Maduro cuando está muy “rodeado” busca el dialogo para ganar tiempo y ese es su juego. Necesita la ayuda de los amigos, eso sí. El Papa Francisco hace una década lo sacó de los pelos. Y son más los “colaboradores”: el PSOE -a varios niveles- algún que otro paisito europeo, Lula y el Frente Amplio uruguayo, el kirchnerismo y Alberto Fernández de Argentina, Cuba -of course-, Nicaragua y en cualquier momento, si se aguanta, Pedro Castillo de Perú.

Hoy el que se luce es López Obrador -AMLO- de Mexico.
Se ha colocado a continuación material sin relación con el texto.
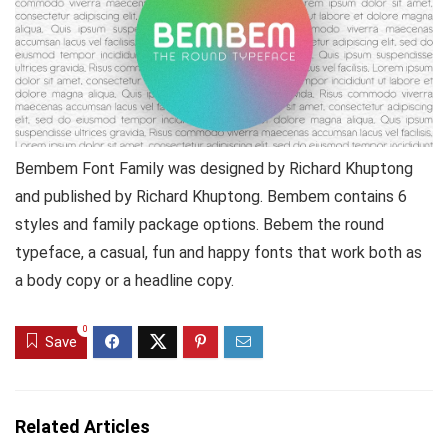
Bembem Font Family was designed by Richard Khuptong
and published by Richard Khuptong. Bembem contains 6
styles and family package options. Bebem the round
typeface, a casual, fun and happy fonts that work both as
a body copy or a headline copy.
0
Save
Related Articles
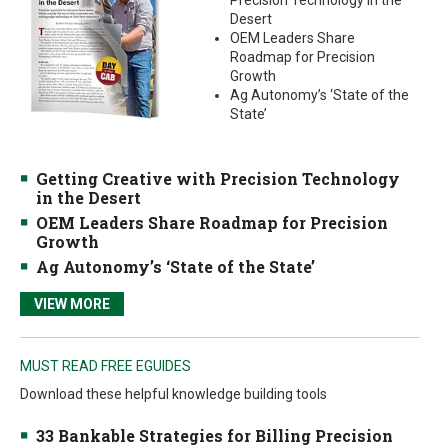
Precision Technology in the
Desert
OEM Leaders Share
Roadmap for Precision
Growth
Ag Autonomy’s ‘State of the
State’
Getting Creative with Precision Technology
in the Desert
OEM Leaders Share Roadmap for Precision
Growth
Ag Autonomy’s ‘State of the State’
VIEW MORE
MUST READ FREE EGUIDES
Download these helpful knowledge building tools
33 Bankable Strategies for Billing Precision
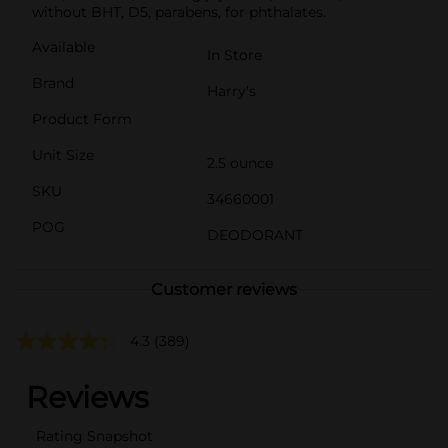
without BHT, D5, parabens, for phthalates.
Available
In Store
Brand
Harry's
Product Form
Unit Size
2.5 ounce
SKU
34660001
POG
DEODORANT
Customer reviews
4.3
(389)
Se aprovecha de que está Joe Biden más blandito y medio sin rumbo; en épocas del prepotente Trump marcaba el paso: hay que recordar el vergonzoso discurso de AMLO en Washington en que poco faltó que pidiera a los estadounidenses que votaran a Trump. Cuando volvió a casa, además, hizo todos lo mandados, en particular con el tema “inmigrantes”. Y en el medio los noruegos, especies de Nevil Chamberlain, quienes ya deberían de saber que lo que busca Maduro es seguir en el poder y ahora, particularmente que lo liberen de las sanciones. Esto es, que pueda hacerse de los dólares y del oro que tiene bloqueados. Los necesita.

¿No saben los noruegos lo de las acusaciones de genocidio.?

Hay una gran responsabilidad de los que dan vuelta la cara. La indiferencia también mata gente, tortura y viola los derechos humanos.

Asimismo cabe responsabilidad a la oposición venezolana que parece que nunca la acierta para suerte de Chávez y de Maduro. (En Uruguay pasa algo parecido pero al revés).

¿Qué cree que van a conseguir con el diálogo? En los hechos, y así ha sido, lo único que hacen es renovarle a Maduro la patente de corso.